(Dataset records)
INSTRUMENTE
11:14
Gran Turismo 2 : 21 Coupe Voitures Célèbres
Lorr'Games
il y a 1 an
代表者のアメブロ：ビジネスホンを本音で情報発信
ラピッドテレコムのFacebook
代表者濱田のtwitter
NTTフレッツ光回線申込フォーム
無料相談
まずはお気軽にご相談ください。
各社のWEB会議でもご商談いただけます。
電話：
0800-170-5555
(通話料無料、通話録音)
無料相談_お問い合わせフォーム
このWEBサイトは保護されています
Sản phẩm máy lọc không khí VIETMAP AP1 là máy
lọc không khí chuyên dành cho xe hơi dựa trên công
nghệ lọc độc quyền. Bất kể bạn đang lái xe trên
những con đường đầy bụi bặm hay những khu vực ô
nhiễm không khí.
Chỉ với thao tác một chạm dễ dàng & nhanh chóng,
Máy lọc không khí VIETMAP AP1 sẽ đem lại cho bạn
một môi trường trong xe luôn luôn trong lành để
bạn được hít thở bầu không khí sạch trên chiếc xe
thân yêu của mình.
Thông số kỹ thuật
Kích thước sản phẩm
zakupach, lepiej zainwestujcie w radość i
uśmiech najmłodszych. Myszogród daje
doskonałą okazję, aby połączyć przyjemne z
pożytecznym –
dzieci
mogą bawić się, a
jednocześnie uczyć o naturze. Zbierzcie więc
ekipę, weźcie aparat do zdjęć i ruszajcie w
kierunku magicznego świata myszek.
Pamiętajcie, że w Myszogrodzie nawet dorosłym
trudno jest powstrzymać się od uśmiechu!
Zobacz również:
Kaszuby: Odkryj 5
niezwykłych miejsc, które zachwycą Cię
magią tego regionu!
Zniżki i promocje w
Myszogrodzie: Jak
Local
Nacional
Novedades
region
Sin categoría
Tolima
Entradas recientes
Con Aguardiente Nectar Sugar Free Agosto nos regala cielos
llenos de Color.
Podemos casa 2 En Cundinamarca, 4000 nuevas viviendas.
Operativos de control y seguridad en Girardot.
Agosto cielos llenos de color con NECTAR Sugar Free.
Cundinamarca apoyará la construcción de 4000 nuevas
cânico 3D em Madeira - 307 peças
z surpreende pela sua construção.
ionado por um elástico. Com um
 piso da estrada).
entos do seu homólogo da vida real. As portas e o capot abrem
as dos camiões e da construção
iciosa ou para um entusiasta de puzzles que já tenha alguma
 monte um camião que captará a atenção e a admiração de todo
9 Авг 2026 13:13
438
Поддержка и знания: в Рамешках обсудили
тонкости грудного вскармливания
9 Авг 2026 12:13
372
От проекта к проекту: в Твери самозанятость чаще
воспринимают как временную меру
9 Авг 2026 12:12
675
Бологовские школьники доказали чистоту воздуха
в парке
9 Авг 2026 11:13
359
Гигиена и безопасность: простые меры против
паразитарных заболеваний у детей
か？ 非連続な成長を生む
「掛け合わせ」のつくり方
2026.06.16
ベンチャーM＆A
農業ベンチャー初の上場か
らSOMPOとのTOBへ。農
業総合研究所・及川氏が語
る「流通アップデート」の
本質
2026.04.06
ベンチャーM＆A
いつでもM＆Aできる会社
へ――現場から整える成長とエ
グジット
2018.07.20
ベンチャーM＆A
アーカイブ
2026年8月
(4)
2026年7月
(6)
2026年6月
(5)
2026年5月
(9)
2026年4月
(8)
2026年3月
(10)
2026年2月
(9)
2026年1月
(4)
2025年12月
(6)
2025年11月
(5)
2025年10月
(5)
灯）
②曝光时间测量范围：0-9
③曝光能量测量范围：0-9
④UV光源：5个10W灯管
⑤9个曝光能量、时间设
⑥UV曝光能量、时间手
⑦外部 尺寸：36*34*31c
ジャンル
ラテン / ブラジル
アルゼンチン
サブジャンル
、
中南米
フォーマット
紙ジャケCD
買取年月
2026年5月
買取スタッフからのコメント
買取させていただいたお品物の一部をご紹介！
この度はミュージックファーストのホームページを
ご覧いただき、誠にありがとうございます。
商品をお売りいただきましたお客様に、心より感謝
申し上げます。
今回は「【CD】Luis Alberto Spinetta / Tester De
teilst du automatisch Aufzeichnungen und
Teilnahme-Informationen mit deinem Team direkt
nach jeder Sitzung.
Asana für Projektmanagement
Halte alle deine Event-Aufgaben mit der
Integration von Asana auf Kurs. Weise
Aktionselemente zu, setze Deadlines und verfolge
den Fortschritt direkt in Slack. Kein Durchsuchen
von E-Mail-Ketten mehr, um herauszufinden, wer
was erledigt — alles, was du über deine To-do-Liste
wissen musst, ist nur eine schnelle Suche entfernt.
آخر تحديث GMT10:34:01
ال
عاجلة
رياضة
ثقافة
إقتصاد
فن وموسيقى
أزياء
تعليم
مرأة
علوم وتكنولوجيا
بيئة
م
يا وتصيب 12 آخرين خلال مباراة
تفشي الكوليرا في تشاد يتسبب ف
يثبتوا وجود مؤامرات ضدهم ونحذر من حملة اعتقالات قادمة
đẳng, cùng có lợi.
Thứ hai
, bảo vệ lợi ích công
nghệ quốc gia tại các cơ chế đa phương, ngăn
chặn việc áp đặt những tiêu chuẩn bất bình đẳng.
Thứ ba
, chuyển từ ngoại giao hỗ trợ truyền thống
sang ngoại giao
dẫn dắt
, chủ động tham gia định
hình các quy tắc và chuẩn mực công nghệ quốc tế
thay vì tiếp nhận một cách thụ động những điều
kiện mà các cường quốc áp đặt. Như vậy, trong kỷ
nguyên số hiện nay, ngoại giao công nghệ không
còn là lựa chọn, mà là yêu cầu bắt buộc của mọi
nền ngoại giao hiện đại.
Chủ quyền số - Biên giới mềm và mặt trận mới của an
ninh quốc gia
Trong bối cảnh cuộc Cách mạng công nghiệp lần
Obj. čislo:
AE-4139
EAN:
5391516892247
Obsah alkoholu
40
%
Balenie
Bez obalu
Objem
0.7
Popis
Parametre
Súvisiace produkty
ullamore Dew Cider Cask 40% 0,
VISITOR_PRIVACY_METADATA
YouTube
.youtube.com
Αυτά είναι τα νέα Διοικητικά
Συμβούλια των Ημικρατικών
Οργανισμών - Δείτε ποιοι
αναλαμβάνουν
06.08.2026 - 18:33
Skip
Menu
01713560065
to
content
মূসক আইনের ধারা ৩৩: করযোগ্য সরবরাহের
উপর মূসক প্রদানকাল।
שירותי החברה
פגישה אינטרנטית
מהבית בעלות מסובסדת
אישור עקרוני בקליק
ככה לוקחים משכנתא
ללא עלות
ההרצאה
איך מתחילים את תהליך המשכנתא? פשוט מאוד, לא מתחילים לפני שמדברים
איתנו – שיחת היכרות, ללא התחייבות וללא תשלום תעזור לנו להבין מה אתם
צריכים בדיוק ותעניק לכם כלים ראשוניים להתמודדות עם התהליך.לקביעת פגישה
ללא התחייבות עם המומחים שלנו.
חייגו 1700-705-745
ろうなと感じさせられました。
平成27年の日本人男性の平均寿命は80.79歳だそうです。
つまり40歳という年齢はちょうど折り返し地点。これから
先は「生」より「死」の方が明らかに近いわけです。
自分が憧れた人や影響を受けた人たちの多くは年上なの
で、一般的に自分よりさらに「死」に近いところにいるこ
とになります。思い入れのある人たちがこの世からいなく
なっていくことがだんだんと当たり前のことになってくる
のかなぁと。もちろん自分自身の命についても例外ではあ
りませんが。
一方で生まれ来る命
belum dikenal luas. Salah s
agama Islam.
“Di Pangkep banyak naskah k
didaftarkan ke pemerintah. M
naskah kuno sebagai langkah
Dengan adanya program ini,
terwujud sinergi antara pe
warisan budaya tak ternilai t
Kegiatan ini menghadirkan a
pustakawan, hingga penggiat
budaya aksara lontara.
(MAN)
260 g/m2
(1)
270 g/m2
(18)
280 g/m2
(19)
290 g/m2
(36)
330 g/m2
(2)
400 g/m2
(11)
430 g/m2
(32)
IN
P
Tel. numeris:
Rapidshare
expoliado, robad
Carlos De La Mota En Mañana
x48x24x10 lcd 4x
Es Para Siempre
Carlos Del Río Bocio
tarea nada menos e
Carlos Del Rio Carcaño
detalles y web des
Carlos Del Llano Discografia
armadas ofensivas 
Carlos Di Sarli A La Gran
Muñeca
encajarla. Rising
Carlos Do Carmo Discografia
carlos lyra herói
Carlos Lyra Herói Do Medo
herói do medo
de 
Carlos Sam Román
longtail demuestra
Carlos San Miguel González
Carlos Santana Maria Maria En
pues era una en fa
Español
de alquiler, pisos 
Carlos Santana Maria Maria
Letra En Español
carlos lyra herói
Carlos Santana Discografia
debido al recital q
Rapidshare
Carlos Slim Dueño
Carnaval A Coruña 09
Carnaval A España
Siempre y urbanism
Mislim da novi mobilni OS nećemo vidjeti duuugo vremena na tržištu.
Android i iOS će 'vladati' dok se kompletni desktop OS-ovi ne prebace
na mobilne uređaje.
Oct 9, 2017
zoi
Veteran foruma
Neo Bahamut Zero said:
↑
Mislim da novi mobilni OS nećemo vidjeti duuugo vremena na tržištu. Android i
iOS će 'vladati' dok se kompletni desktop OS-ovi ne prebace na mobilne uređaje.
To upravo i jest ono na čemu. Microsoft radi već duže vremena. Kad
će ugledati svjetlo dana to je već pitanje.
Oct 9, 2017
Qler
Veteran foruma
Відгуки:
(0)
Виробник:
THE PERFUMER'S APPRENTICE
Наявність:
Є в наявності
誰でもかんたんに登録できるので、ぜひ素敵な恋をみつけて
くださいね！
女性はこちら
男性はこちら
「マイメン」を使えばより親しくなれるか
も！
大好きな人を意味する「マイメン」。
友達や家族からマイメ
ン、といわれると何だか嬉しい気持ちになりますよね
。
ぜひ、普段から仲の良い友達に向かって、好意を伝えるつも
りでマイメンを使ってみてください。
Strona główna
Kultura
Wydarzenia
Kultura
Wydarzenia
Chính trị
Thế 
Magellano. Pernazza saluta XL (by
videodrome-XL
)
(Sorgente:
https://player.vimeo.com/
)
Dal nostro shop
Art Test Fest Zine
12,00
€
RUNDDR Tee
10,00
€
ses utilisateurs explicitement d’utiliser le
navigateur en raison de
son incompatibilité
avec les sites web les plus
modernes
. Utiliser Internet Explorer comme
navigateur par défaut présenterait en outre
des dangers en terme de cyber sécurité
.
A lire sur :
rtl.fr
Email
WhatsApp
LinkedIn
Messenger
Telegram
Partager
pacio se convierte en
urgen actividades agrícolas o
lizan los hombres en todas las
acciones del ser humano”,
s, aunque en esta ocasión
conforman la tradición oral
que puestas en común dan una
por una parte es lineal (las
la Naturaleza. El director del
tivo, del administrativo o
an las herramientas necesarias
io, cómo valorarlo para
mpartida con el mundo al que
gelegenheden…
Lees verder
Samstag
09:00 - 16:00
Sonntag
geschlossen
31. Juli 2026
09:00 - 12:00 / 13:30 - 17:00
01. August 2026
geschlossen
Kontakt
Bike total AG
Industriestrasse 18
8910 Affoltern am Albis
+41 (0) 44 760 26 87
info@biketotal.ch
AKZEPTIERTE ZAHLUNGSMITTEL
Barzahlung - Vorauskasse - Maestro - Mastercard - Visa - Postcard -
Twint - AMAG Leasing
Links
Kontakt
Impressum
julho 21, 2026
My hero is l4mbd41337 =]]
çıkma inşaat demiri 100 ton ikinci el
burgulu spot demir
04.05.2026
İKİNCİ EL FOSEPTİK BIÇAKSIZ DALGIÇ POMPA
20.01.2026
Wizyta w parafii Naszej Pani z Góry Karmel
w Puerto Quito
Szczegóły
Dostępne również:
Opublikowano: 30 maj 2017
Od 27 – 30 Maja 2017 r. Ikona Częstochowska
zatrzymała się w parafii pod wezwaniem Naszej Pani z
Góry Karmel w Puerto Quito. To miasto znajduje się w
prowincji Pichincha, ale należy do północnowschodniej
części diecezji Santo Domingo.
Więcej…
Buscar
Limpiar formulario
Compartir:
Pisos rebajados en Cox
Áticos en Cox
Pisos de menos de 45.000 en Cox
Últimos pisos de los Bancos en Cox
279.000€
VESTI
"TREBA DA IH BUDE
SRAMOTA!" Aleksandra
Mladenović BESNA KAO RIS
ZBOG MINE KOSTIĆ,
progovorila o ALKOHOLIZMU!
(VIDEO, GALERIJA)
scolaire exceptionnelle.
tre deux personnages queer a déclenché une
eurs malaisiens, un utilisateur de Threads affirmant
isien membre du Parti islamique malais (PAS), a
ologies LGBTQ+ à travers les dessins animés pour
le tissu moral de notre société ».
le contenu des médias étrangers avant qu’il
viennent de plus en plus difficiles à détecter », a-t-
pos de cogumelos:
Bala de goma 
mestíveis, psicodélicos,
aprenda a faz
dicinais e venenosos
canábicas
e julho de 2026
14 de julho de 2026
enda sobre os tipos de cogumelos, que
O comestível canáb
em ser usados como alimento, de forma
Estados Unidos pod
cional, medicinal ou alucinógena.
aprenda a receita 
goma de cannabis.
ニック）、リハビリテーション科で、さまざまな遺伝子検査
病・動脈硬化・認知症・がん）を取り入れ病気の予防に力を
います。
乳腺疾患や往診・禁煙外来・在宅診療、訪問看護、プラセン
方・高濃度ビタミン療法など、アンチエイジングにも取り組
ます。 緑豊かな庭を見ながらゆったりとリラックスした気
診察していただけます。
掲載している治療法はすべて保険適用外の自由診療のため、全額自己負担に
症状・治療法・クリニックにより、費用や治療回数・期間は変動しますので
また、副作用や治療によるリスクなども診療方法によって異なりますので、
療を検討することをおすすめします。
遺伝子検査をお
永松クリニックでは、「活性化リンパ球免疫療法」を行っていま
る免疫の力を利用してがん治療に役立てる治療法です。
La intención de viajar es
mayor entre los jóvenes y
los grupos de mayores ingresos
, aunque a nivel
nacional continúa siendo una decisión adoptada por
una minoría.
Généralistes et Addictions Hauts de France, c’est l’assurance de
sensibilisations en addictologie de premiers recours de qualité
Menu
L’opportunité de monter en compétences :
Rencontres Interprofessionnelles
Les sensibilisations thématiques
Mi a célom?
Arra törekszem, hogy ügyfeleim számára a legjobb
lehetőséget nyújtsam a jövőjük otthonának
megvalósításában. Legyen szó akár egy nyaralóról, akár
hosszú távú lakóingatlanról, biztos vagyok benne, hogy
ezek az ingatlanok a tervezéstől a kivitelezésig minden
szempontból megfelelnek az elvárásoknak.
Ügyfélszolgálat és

Exercise directions: Scan the records for the word "cogumelos" and copy every line where it is found.

Completed task:
pos de cogumelos:
enda sobre os tipos de cogumelos, que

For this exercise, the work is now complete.